◆ Required work ◆
Copy out each line of the listing that has the word "provided" in it.

◆ Source material ◆

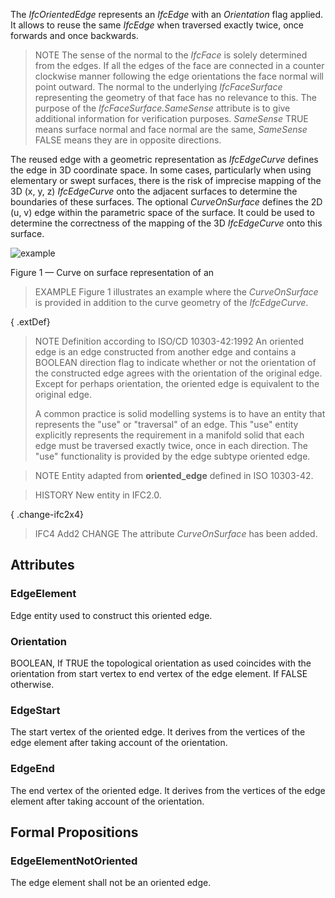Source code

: The _IfcOrientedEdge_ represents an _IfcEdge_ with an _Orientation_ flag applied. It allows to reuse the same _IfcEdge_ when traversed exactly twice, once forwards and once backwards.

<!-- end of short definition -->


> NOTE The sense of the normal to the _IfcFace_ is solely determined from the edges. If all the edges of the face are connected in a counter clockwise manner following the edge orientations the face normal will point outward. The normal to the underlying _IfcFaceSurface_ representing the geometry of that face has no relevance to this. The purpose of the _IfcFaceSurface.SameSense_ attribute is to give additional information for verification purposes. _SameSense_ TRUE means surface normal and face normal are the same, _SameSense_ FALSE means they are in opposite directions.

The reused edge with a geometric representation as _IfcEdgeCurve_ defines the edge in 3D coordinate space. In some cases, particularly when using elementary or swept surfaces, there is the risk of imprecise mapping of the 3D (x, y, z) _IfcEdgeCurve_ onto the adjacent surfaces to determine the boundaries of these surfaces. The optional _CurveOnSurface_ defines the 2D (u, v) edge within the parametric space of the surface. It could be used to determine the correctness of the mapping of the 3D _IfcEdgeCurve_ onto this surface.

![example](../../../../figures/ifcadvancedbrep_02.png)

Figure 1 — Curve on surface representation of an

> EXAMPLE Figure 1 illustrates an example where the <em>CurveOnSurface</em> is provided in addition to the curve geometry of the <em>IfcEdgeCurve</em>.

{ .extDef}
> NOTE Definition according to ISO/CD 10303-42:1992
> An oriented edge is an edge constructed from another edge and contains a BOOLEAN direction flag to indicate whether or not the orientation of the constructed edge agrees with the orientation of the original edge. Except for perhaps orientation, the oriented edge is equivalent to the original edge.
>
> A common practice is solid modelling systems is to have an entity that represents the "use" or "traversal" of an edge. This "use" entity explicitly represents the requirement in a manifold solid that each edge must be traversed exactly twice, once in each direction. The "use" functionality is provided by the edge subtype oriented edge.

> NOTE Entity adapted from **oriented_edge** defined in ISO 10303-42.

> HISTORY New entity in IFC2.0.

{ .change-ifc2x4}
> IFC4 Add2 CHANGE The attribute _CurveOnSurface_ has been added.

## Attributes

### EdgeElement
Edge entity used to construct this oriented edge.

### Orientation
BOOLEAN, If TRUE the topological orientation as used coincides with the orientation from start vertex to end vertex of the edge element. If FALSE otherwise.

### EdgeStart
The start vertex of the oriented edge. It derives from the vertices of the edge element after taking account of the orientation.

### EdgeEnd
The end vertex of the oriented edge. It derives from the vertices of the edge element after taking account of the orientation.

## Formal Propositions

### EdgeElementNotOriented
The edge element shall not be an oriented edge.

◆ Solution to this task ◆
> EXAMPLE Figure 1 illustrates an example where the <em>CurveOnSurface</em> is provided in addition to the curve geometry of the <em>IfcEdgeCurve</em>.
> A common practice is solid modelling systems is to have an entity that represents the "use" or "traversal" of an edge. This "use" entity explicitly represents the requirement in a manifold solid that each edge must be traversed exactly twice, once in each direction. The "use" functionality is provided by the edge subtype oriented edge.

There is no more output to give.